Blizg is another one of these blog-affinity finders. It looks for “ICBM” location data (as popularized by GeoURL) and Keywords in your headers, and finds proximate and topically-related blogs for you. Nice. Although it would be more powerful if it could extract keywords from the stuff you actually post about, rather than the stuff you mention in your meta-data.

Adventures in biomechanical translation

Machine translation (MT) is the bugbear of the professional translator. Machine-assisted translation (MAT) is a more devious, and perhaps more pernicious bugbear. Machine translation takes the translator out of the process entirely; machine-assisted translation makes use of the translator’s expertise to create patterns of source/target sentence pairs, and attempts to extrapolate these patterns through the source text. Translation agencies then use the “match rate” as a way to chisel the translator on payments.

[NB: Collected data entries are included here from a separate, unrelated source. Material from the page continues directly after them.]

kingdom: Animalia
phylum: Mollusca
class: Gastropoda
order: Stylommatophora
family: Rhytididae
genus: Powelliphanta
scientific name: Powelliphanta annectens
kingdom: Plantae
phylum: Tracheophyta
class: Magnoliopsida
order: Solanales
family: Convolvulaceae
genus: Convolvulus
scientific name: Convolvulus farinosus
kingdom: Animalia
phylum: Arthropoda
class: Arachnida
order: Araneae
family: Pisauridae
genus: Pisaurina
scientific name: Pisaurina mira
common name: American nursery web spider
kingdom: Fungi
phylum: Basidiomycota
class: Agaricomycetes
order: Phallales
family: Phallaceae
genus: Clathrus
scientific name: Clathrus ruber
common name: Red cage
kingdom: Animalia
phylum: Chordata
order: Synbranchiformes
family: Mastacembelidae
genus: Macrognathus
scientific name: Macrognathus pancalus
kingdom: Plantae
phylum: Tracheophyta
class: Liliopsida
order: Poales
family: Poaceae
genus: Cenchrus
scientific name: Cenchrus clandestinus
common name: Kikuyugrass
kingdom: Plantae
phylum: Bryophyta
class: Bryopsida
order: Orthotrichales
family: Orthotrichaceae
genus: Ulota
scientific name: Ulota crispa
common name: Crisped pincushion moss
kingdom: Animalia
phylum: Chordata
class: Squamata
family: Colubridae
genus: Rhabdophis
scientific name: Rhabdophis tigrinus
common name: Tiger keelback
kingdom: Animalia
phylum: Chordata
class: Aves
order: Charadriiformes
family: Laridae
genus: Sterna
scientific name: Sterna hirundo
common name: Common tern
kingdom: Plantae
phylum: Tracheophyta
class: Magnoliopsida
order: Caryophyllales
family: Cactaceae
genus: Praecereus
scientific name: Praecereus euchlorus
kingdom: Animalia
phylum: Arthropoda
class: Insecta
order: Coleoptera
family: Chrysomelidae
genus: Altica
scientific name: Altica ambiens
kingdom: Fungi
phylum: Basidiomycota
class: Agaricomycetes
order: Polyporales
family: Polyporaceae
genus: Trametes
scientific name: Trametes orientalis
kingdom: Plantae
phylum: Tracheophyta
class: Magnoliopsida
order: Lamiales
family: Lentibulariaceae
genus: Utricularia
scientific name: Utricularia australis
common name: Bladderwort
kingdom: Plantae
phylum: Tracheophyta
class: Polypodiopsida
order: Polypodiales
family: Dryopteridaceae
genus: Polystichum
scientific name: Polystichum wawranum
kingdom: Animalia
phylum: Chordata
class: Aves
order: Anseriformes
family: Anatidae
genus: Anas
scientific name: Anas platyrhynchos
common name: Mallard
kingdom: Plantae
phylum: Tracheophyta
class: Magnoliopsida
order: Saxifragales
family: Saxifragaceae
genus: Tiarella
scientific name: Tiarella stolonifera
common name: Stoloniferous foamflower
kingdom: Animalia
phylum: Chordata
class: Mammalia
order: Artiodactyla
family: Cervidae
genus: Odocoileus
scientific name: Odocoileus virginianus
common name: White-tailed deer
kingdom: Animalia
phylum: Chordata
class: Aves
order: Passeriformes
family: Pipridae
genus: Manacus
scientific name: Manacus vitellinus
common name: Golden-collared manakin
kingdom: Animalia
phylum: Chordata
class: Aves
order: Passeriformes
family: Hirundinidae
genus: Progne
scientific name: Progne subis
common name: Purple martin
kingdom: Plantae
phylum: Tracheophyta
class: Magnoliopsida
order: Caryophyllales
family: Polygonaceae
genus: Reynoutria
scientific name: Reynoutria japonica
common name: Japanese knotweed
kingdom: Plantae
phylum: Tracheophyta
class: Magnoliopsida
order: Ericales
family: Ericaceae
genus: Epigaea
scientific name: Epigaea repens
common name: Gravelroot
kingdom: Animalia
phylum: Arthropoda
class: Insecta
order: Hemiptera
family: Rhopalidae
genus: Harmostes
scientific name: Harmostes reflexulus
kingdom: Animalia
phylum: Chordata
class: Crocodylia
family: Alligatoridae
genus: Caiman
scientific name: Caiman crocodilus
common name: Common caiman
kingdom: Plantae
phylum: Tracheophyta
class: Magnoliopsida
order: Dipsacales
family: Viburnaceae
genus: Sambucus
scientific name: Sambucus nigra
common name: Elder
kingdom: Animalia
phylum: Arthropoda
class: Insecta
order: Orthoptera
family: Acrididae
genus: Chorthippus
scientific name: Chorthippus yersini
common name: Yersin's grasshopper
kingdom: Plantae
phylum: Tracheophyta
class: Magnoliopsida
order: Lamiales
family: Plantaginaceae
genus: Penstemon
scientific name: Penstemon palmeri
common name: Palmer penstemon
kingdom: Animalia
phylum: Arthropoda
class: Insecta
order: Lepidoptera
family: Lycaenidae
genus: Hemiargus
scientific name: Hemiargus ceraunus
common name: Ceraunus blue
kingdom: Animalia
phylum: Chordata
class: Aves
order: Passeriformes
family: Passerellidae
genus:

Most of the work that I do is not very amenable to MAT (if I used it at all)–my guesstimate is that most of my jobs would have less than a 10% match rate overall. But the job I’m doing right now would be highly amenable to MAT: it’s programming document where a given sentence may be repeated 50 times, with minor variations in predictable spots.

The job was sent to me as a series of MS Word files, which I manually concatenated into one. Word search/replace tools are relatively limited, but BBEdit has a powerful implementation of GREP. So, after much gnashing of teeth, I managed to export a usable HTML file from Word, and cleaned it up. This in itself could be the subject of an even-more-tiresomely long post, which I will spare everyone from reading, and myself from reliving.

Once I got the file whipped into a shape I could stand looking at, I started working out GREP patterns. Some of these were highly productive–one pass would translate 40 or so sentences. Some would only do the one I was looking at. So I’ve been manually reproducing the MAT process, and getting pretty good at GREP syntax to boot. But as I work on it, there’s always a nagging feeling that if I understood that syntax better, I could produce more generalized patterns that would capture more sentences. The ultimate, of course, would be the hideously convoluted pattern that would be required to translate the entire document in one pass–which starts getting into Chomsky territory.

Postscript: I finished that job. What started out as 28 Word files weighing in at a total of 1.2 MB wound up–when I finished concatenating, exporting to HTML, cleaning up, translating, and compressing with Gzip–as a 17.1 KB file. Amazing.